Goodman's third novel (The First I Saw Jenny Hall, High on the Energy Bridge)—a tale more programmatic than lively—concerns a baseball player, banned from the bigs for gambling, who gives up womanizing, makes peace with his father, and eventually gets his life together. ``Jewish Joe Singer'' is down on his luck: he's lost his wife and two kids, fans hate him, and he spends most of his time bikini- hunting on southern California beaches. The source of his troubles, it turns out, is his father, Jack, a transplanted Russian whose wife goes batty and who leads Joe astray.

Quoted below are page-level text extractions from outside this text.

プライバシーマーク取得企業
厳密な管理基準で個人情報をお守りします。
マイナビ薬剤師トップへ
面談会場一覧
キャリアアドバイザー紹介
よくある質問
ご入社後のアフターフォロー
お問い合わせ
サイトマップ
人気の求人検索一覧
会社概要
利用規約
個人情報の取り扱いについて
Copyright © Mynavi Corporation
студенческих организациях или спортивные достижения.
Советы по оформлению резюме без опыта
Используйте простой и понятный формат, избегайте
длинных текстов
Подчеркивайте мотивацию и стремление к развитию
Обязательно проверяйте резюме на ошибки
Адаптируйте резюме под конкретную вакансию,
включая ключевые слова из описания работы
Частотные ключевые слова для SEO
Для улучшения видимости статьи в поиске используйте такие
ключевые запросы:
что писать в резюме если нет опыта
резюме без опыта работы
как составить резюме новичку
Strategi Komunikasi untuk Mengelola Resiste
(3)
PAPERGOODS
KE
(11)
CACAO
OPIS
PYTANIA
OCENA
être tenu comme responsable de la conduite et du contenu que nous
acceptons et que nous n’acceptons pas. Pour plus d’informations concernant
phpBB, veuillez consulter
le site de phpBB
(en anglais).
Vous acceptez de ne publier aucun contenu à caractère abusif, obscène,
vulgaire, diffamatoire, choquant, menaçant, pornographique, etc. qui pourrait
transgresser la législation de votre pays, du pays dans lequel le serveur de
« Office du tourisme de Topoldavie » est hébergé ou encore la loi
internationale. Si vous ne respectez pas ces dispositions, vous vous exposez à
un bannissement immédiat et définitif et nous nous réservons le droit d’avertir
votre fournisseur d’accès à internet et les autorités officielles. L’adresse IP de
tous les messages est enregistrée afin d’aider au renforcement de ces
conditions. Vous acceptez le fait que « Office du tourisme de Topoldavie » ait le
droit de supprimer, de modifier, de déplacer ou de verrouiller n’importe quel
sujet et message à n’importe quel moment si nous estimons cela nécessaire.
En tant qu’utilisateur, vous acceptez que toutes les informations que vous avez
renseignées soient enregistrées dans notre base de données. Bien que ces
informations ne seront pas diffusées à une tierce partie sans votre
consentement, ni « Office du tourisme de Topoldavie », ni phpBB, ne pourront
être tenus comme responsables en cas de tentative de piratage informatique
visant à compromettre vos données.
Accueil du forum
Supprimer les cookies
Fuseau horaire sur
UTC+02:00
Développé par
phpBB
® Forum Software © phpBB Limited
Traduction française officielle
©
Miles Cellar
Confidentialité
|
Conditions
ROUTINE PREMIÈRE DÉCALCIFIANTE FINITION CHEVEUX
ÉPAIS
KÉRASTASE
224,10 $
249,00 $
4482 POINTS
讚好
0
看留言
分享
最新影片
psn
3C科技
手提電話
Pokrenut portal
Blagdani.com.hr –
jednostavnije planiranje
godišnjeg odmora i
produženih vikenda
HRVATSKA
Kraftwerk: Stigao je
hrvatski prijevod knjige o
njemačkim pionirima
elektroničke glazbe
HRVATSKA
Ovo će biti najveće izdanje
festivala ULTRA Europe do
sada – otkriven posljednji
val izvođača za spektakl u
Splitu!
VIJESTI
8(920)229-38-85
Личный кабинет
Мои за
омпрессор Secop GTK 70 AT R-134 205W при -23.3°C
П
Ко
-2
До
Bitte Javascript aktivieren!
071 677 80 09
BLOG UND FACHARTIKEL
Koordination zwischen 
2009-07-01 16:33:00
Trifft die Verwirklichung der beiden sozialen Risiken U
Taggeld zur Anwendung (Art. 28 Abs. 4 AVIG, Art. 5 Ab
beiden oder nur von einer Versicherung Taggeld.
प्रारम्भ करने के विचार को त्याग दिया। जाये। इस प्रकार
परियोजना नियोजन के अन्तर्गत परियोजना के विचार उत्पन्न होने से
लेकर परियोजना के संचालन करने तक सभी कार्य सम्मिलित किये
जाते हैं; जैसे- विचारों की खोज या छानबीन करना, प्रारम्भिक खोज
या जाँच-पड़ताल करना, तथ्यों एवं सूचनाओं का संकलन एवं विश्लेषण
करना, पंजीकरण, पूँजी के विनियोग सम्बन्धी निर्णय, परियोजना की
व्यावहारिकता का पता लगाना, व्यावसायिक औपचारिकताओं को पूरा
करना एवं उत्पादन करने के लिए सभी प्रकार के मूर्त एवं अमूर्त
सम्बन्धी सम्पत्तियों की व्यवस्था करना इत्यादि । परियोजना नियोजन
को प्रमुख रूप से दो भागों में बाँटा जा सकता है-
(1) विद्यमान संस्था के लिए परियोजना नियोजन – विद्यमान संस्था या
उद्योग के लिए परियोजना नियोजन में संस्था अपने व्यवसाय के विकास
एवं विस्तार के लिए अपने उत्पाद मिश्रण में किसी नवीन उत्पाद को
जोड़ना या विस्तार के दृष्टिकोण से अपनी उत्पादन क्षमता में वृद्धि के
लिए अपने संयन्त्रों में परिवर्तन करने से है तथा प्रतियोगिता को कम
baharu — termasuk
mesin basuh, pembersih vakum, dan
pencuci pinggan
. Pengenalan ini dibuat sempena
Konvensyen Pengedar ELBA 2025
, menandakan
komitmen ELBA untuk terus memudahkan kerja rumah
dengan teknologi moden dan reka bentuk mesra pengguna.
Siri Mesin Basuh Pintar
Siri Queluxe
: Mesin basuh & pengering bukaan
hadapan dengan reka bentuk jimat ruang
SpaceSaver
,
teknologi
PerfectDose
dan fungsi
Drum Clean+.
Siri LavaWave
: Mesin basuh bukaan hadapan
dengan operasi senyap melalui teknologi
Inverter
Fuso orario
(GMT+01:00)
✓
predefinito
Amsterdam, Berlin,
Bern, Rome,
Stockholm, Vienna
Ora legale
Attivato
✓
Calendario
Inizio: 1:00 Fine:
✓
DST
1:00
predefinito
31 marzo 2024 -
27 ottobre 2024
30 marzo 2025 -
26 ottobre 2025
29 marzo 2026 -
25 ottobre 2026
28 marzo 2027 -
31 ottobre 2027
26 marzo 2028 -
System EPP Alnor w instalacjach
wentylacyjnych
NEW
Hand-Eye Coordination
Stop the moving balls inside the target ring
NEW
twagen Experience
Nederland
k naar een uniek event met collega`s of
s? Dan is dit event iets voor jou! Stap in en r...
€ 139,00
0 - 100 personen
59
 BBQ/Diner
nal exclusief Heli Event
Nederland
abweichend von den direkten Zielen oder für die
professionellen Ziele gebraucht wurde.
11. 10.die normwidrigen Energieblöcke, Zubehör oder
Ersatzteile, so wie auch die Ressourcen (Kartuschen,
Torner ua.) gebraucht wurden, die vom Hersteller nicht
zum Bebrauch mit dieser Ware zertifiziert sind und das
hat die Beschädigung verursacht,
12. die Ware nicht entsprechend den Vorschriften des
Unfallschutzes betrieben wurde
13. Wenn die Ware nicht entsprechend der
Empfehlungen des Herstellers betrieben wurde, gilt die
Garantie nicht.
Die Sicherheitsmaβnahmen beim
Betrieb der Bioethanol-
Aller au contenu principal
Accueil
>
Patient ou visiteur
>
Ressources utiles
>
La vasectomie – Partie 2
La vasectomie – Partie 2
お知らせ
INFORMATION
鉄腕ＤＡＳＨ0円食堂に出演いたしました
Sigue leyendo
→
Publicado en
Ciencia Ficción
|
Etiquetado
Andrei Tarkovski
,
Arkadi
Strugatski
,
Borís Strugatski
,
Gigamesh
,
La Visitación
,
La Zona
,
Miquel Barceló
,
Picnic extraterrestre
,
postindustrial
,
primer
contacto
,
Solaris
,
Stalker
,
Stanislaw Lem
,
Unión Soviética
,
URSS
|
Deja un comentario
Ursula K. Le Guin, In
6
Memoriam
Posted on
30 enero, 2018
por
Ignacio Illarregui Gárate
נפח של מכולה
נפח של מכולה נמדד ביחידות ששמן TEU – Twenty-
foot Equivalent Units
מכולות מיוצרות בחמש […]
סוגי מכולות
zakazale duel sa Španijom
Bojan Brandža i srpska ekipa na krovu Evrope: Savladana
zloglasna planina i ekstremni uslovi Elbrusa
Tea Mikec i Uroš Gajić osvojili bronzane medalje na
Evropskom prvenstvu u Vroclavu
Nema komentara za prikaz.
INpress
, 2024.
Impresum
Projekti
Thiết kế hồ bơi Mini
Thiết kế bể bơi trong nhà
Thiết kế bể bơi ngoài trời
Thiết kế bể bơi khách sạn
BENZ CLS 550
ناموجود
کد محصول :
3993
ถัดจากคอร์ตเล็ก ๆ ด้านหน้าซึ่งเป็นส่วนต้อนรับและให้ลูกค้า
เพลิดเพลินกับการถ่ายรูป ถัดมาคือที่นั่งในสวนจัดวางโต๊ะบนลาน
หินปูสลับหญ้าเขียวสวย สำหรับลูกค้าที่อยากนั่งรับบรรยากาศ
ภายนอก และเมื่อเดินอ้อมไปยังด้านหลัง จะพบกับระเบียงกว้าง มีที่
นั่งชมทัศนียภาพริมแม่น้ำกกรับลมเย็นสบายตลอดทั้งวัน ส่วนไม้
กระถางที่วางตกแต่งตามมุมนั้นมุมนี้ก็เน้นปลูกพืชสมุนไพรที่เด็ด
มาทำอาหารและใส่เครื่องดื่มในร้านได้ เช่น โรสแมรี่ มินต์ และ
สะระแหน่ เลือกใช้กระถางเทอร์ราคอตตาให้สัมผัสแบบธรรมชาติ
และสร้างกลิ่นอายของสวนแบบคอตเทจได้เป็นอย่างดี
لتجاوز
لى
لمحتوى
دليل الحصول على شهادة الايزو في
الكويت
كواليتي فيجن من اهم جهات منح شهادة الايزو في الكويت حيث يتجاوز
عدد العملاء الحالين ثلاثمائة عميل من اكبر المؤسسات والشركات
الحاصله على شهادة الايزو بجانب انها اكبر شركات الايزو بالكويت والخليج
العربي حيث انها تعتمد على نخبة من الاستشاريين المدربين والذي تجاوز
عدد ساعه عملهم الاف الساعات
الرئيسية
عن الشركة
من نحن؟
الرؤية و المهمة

As for Joe's ex-wife, ``Joe was the first Jew she'd ever met, and she married him.'' Mainly, though, Joe is between the sheets with a string of beauties—until Emile, a psychopathic husband, blows his wife away on Joe's doorstep (``You think you can ball my wife, then slip back into your Gucci suits, your after-the-game interviews?''). Meanwhile, Joe ``progressed from making love to other men's wives to making love to one man's wife while falling in love with another man's girlfriend.'' Fannie, his true love and the current lover of Reverend Des, gets him involved in gun-control. And the baseball commissioner tells Joe that he'll be reinstated if he gives up politics and if he turns over the man who led him astray, so Joe visits his father. By book's end, the psychopath has killed Des and shot Joe, but Joe recovers in time for his father's wedding (after learning a few things about trust and honor and all that). As for Fannie, well, she and Joe might or might not make it—but the chances are good as Joe goes to the ballpark to ask his teammates to forgive him. A too-contrived comeback story, despite a few moving father- son confrontations.